Ketchum repeatedly punched the madman in the upper abdomen—all uppercuts. Upon the fourth or fifth uppercut, the choker expectorated a large, unchewed piece of lamb, which he had inadvertently inhaled.

Over the years, the cook had modified Ketchum’s improvisational method to suit his own smaller size and less violent nature. Dominic would slip under the flailing arms of the choker and get behind him or her. He would hold the victim around the upper abdomen and apply sudden, upward pressure with his locked hands—just under the rib cage. This had worked every time.

In the kitchen, when Dot began to flail her arms, Dominic quickly ducked behind her. “Oh, my God, Cookie
—save
her!” May cried; the children-grandchildren crisis was momentarily off her mind, if not entirely forgotten.
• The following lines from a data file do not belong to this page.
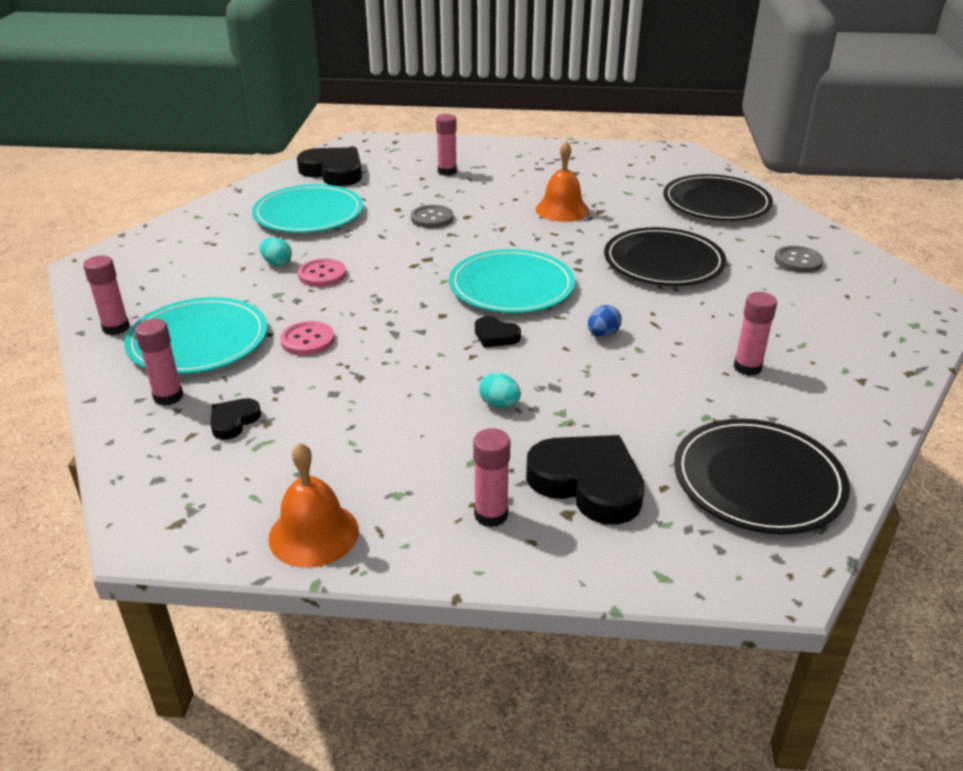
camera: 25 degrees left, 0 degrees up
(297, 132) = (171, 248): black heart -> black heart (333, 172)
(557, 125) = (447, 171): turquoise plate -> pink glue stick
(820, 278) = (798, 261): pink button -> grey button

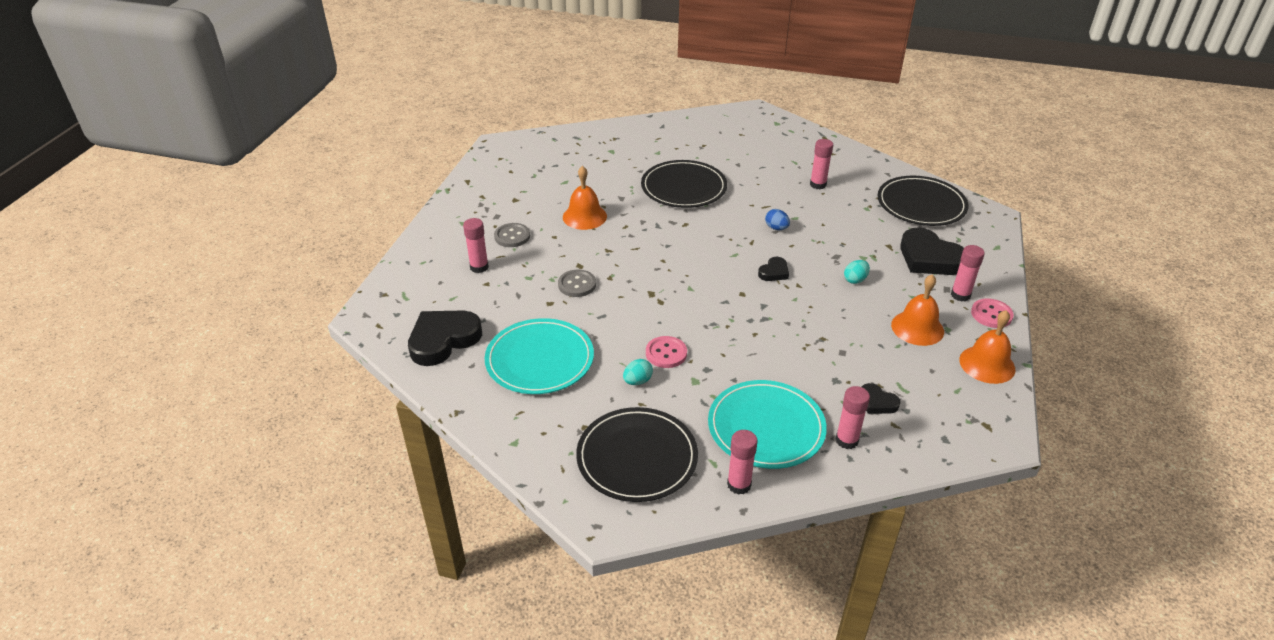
camera: 80 degrees left, 5 degrees up
(307, 340) = (771, 363): pink button -> pink button (991, 314)
(395, 462) = (917, 328): none -> orange bell
(511, 286) = (706, 257): turquoise plate -> none
(587, 483) = (929, 258): black heart -> black heart turned 90 degrees counterclockwise
(716, 203) = (598, 149): black plate -> black plate (637, 457)
(798, 261) = (695, 139): grey button -> grey button (512, 236)

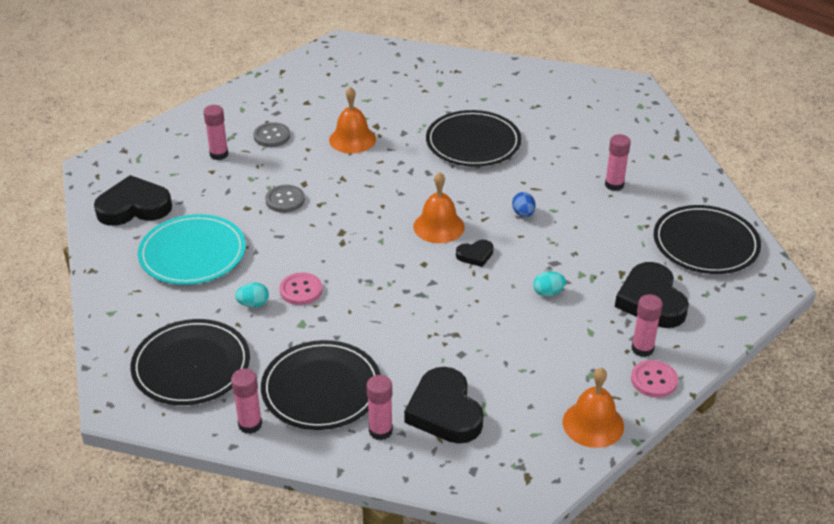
camera: 30 degrees right, 0 degrees up
(766, 427) = (321, 389): turquoise plate -> black plate
(877, 402) = (444, 411): black heart -> black heart, size x2.02
(917, 328) = (560, 362): orange bell -> orange bell (439, 226)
With his nose in the warm, sweaty area at the back of Dot’s neck, the cook could barely join his hands together as he reached around her. Dot’s breasts were too big and low; Dominic needed to lift them out of the way to locate where Dot’s rib cage ended and her upper abdomen began. But when he held her breasts, albeit briefly, Dot covered his hands with her own and forcefully shoved her butt into his stomach. She was laughing hysterically, not choking at all; crazy May and the rest of the kitchen helpers were laughing with her. “Oh, Cookie—how did you know that’s how I like it?” Dot moaned.
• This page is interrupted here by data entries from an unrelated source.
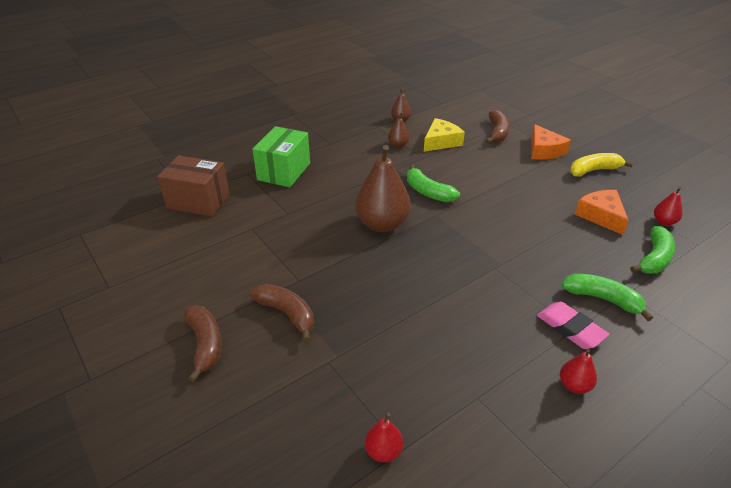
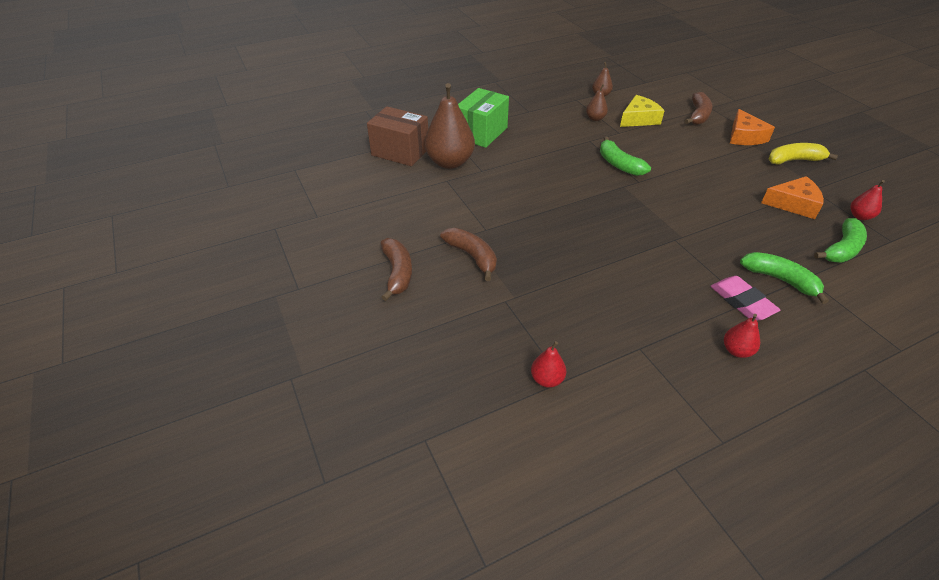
camera: 10 degrees right, 5 degrees up
(382, 224) = (570, 189): brown pear -> brown pear (450, 162)
(601, 216) = (793, 204): orange cheese -> orange cheese turned 105 degrees clockwise

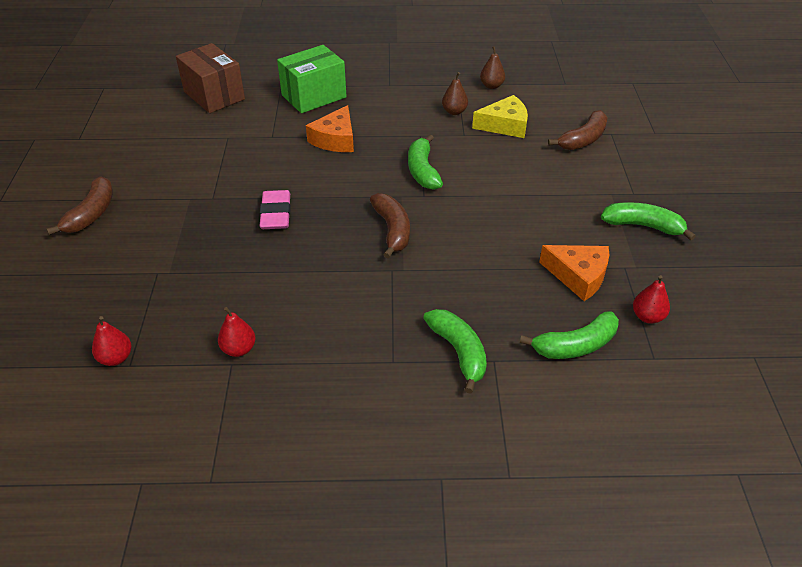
camera: 25 degrees right, 0 degrees up
(450, 162) = (249, 119): brown pear -> none
(472, 256) = (172, 220): brown banana -> brown banana (392, 230)
(736, 351) = (324, 404): red pear -> red pear (239, 349)
(742, 301) = (388, 359): pink eraser -> pink eraser (276, 214)
(744, 136) = (612, 180): orange cheese -> orange cheese (335, 139)
(794, 160) = (643, 226): yellow banana -> green banana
“I always thought that Cookie was a do-it-from-behind kind of guy,” May said matter-of-factly.

“Oh, you little
dog!”
Dot cried, grinding against the cook. “I just love how you always say, ‘Behind you!’”
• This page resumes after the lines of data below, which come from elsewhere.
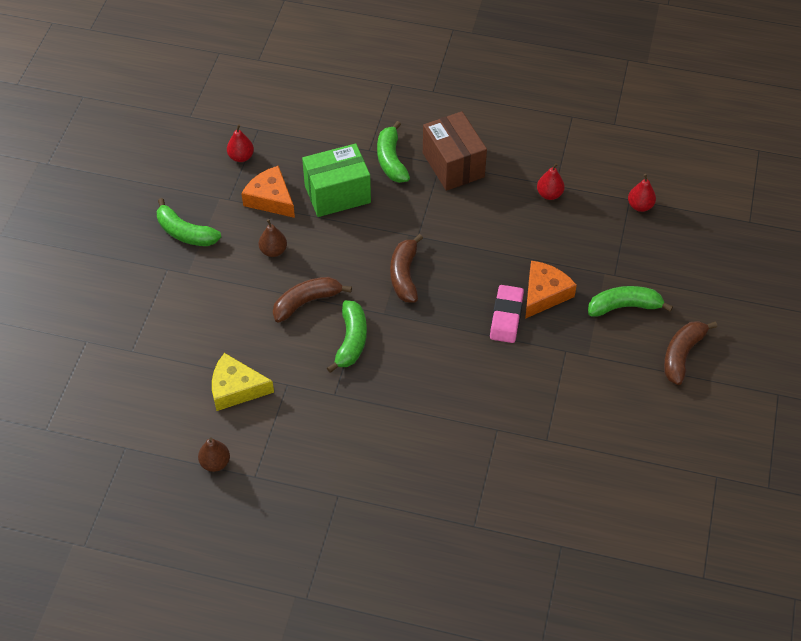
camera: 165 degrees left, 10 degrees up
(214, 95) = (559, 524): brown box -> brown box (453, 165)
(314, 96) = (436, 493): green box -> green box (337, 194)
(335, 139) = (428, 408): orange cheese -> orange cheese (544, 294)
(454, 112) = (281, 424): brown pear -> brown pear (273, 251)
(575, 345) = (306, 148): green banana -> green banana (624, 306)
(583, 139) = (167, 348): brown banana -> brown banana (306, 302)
Dominic finally freed his hands from her breasts; he lightly pushed himself away from her.

“I guess we’re not
big
enough for him, Dot,” May said sorrowfully. Something mean had entered her voice; the cook could hear it. I’m going to pay for the children-grandchildren remark, Dominic was thinking. “Or maybe we’re just not
Injun
enough,” May said.

The cook didn’t so much as look at her; the other kitchen helpers, even Dot, had turned away. May was defiantly patting the lamb hash flat against the griddle with the spatula. Dominic reached around her and turned the griddle off. He touched his fingers to the small of her back as he passed behind her. “Let’s pack up, ladies,” he said, almost the same way he usually said it. “You and May can pack the meals to the river-men,” the cook told Dot. “The rest of us will drive till we find the loggers on the haul road.” He didn’t speak to May,
or
look at her.

“So Dot and I do all the walkin’?” May asked him.

“You should walk more than you do,” Dominic said, still not looking at her. “Walking’s good for you.”

“Well, I made the damn BLTs—I guess I can carry them,” Dot said.

“Take the lamb hash with you, too,” the cook told her.

Someone asked if there were any “ultra-Catholic” French Canadians among the river drivers; maybe Dot and May should pack some of the chickpea soup to the river site, too.

“I’m not carryin’
soup
on my back,” May said.

“The mackerel-snappers can pick the bacon out of the BLTs,” Dot suggested.

“I don’t think there are any mackerel-snappers among these river-men,” Dominic said. “We’ll take the chickpea soup and the venison stew to the loggers on the haul road. If there are any angry Catholics among the river drivers, tell them to blame me.”

“Oh, I’ll tell them to blame you, all right,” May told him. She kept staring at him, but he wouldn’t once look at her. When they were going their separate ways, May said: “I’m too big for you to ignore me, Cookie.”

“Just be glad I’m ignoring you, May,” he told her.

THE COOK HAD NOT
expected to see Ketchum among the loggers loading the trucks on the haul road; even injured, Ketchum was a better river driver than any of the men on the river site. “That moron doctor told me not to get the cast wet,” Ketchum explained.